- Work instruction
Repeat, exactly and completely, the entries shown underneath.

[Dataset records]
§
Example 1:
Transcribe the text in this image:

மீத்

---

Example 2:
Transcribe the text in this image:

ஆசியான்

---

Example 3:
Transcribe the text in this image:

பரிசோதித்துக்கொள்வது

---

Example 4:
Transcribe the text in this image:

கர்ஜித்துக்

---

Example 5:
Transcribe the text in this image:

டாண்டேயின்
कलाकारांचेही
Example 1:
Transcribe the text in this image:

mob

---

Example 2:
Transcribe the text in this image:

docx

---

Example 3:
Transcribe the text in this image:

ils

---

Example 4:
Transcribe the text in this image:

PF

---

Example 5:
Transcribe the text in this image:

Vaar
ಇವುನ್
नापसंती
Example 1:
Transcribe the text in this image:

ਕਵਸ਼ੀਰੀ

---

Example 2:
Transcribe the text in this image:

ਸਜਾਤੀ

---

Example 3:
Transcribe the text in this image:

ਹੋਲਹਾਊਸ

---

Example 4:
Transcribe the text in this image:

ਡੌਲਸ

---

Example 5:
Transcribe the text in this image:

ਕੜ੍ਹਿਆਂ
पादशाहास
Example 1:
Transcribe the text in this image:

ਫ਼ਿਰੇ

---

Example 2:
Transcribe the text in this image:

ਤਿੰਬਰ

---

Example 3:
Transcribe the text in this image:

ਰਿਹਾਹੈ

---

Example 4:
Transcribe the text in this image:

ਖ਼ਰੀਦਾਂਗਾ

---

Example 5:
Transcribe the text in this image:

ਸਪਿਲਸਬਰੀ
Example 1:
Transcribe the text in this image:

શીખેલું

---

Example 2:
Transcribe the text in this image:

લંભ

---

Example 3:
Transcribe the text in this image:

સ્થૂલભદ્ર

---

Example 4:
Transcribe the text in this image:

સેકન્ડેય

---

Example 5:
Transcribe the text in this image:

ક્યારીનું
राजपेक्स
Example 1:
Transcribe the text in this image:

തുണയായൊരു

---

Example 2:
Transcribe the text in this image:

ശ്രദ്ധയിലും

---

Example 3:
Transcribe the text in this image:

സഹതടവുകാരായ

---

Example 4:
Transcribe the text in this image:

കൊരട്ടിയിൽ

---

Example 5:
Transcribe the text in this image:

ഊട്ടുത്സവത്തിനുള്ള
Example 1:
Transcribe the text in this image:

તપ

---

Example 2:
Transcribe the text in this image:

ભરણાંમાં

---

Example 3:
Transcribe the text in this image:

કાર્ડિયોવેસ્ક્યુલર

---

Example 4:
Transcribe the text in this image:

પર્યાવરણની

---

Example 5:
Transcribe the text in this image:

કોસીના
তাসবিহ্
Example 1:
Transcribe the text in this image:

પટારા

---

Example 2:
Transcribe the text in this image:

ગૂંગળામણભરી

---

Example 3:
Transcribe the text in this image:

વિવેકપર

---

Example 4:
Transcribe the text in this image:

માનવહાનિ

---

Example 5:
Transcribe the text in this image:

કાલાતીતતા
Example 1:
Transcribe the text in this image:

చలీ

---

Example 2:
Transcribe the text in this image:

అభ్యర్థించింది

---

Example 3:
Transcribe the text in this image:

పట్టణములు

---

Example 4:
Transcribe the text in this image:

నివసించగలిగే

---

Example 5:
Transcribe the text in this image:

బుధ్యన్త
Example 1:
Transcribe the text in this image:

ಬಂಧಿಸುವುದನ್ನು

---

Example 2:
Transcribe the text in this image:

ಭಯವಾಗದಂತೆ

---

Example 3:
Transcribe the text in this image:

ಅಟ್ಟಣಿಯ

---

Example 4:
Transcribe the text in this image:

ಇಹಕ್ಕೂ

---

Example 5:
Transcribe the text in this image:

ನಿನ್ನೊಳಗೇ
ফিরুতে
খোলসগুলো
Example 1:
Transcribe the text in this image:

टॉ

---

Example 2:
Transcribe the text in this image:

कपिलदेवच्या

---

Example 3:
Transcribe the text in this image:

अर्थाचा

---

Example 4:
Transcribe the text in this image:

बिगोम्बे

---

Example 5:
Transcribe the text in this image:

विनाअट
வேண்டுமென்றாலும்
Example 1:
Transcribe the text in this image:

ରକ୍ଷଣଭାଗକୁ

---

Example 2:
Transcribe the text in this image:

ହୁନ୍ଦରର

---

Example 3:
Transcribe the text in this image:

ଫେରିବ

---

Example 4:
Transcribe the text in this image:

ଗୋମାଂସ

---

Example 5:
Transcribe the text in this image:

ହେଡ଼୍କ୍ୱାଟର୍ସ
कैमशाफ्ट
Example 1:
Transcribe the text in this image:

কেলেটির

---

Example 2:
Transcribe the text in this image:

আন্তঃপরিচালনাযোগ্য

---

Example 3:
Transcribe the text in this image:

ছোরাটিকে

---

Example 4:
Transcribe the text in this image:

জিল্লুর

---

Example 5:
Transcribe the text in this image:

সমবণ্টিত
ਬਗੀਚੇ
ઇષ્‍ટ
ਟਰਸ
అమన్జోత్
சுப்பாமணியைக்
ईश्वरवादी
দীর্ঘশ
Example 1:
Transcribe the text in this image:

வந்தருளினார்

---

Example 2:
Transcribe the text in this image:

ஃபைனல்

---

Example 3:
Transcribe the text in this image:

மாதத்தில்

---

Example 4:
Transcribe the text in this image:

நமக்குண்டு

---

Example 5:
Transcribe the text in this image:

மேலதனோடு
§
- Solution
Example 1:
Transcribe the text in this image:

மீத்

---

Example 2:
Transcribe the text in this image:

ஆசியான்

---

Example 3:
Transcribe the text in this image:

பரிசோதித்துக்கொள்வது

---

Example 4:
Transcribe the text in this image:

கர்ஜித்துக்

---

Example 5:
Transcribe the text in this image:

டாண்டேயின்
कलाकारांचेही
Example 1:
Transcribe the text in this image:

mob

---

Example 2:
Transcribe the text in this image:

docx

---

Example 3:
Transcribe the text in this image:

ils

---

Example 4:
Transcribe the text in this image:

PF

---

Example 5:
Transcribe the text in this image:

Vaar
ಇವುನ್
नापसंती
Example 1:
Transcribe the text in this image:

ਕਵਸ਼ੀਰੀ

---

Example 2:
Transcribe the text in this image:

ਸਜਾਤੀ

---

Example 3:
Transcribe the text in this image:

ਹੋਲਹਾਊਸ

---

Example 4:
Transcribe the text in this image:

ਡੌਲਸ

---

Example 5:
Transcribe the text in this image:

ਕੜ੍ਹਿਆਂ
पादशाहास
Example 1:
Transcribe the text in this image:

ਫ਼ਿਰੇ

---

Example 2:
Transcribe the text in this image:

ਤਿੰਬਰ

---

Example 3:
Transcribe the text in this image:

ਰਿਹਾਹੈ

---

Example 4:
Transcribe the text in this image:

ਖ਼ਰੀਦਾਂਗਾ

---

Example 5:
Transcribe the text in this image:

ਸਪਿਲਸਬਰੀ
Example 1:
Transcribe the text in this image:

શીખેલું

---

Example 2:
Transcribe the text in this image:

લંભ

---

Example 3:
Transcribe the text in this image:

સ્થૂલભદ્ર

---

Example 4:
Transcribe the text in this image:

સેકન્ડેય

---

Example 5:
Transcribe the text in this image:

ક્યારીનું
राजपेक्स
Example 1:
Transcribe the text in this image:

തുണയായൊരു

---

Example 2:
Transcribe the text in this image:

ശ്രദ്ധയിലും

---

Example 3:
Transcribe the text in this image:

സഹതടവുകാരായ

---

Example 4:
Transcribe the text in this image:

കൊരട്ടിയിൽ

---

Example 5:
Transcribe the text in this image:

ഊട്ടുത്സവത്തിനുള്ള
Example 1:
Transcribe the text in this image:

તપ

---

Example 2:
Transcribe the text in this image:

ભરણાંમાં

---

Example 3:
Transcribe the text in this image:

કાર્ડિયોવેસ્ક્યુલર

---

Example 4:
Transcribe the text in this image:

પર્યાવરણની

---

Example 5:
Transcribe the text in this image:

કોસીના
তাসবিহ্
Example 1:
Transcribe the text in this image:

પટારા

---

Example 2:
Transcribe the text in this image:

ગૂંગળામણભરી

---

Example 3:
Transcribe the text in this image:

વિવેકપર

---

Example 4:
Transcribe the text in this image:

માનવહાનિ

---

Example 5:
Transcribe the text in this image:

કાલાતીતતા
Example 1:
Transcribe the text in this image:

చలీ

---

Example 2:
Transcribe the text in this image:

అభ్యర్థించింది

---

Example 3:
Transcribe the text in this image:

పట్టణములు

---

Example 4:
Transcribe the text in this image:

నివసించగలిగే

---

Example 5:
Transcribe the text in this image:

బుధ్యన్త
Example 1:
Transcribe the text in this image:

ಬಂಧಿಸುವುದನ್ನು

---

Example 2:
Transcribe the text in this image:

ಭಯವಾಗದಂತೆ

---

Example 3:
Transcribe the text in this image:

ಅಟ್ಟಣಿಯ

---

Example 4:
Transcribe the text in this image:

ಇಹಕ್ಕೂ

---

Example 5:
Transcribe the text in this image:

ನಿನ್ನೊಳಗೇ
ফিরুতে
খোলসগুলো
Example 1:
Transcribe the text in this image:

टॉ

---

Example 2:
Transcribe the text in this image:

कपिलदेवच्या

---

Example 3:
Transcribe the text in this image:

अर्थाचा

---

Example 4:
Transcribe the text in this image:

बिगोम्बे

---

Example 5:
Transcribe the text in this image:

विनाअट
வேண்டுமென்றாலும்
Example 1:
Transcribe the text in this image:

ରକ୍ଷଣଭାଗକୁ

---

Example 2:
Transcribe the text in this image:

ହୁନ୍ଦରର

---

Example 3:
Transcribe the text in this image:

ଫେରିବ

---

Example 4:
Transcribe the text in this image:

ଗୋମାଂସ

---

Example 5:
Transcribe the text in this image:

ହେଡ଼୍କ୍ୱାଟର୍ସ
कैमशाफ्ट
Example 1:
Transcribe the text in this image:

কেলেটির

---

Example 2:
Transcribe the text in this image:

আন্তঃপরিচালনাযোগ্য

---

Example 3:
Transcribe the text in this image:

ছোরাটিকে

---

Example 4:
Transcribe the text in this image:

জিল্লুর

---

Example 5:
Transcribe the text in this image:

সমবণ্টিত
ਬਗੀਚੇ
ઇષ્‍ટ
ਟਰਸ
అమన్జోత్
சுப்பாமணியைக்
ईश्वरवादी
দীর্ঘশ
Example 1:
Transcribe the text in this image:

வந்தருளினார்

---

Example 2:
Transcribe the text in this image:

ஃபைனல்

---

Example 3:
Transcribe the text in this image:

மாதத்தில்

---

Example 4:
Transcribe the text in this image:

நமக்குண்டு

---

Example 5:
Transcribe the text in this image:

மேலதனோடு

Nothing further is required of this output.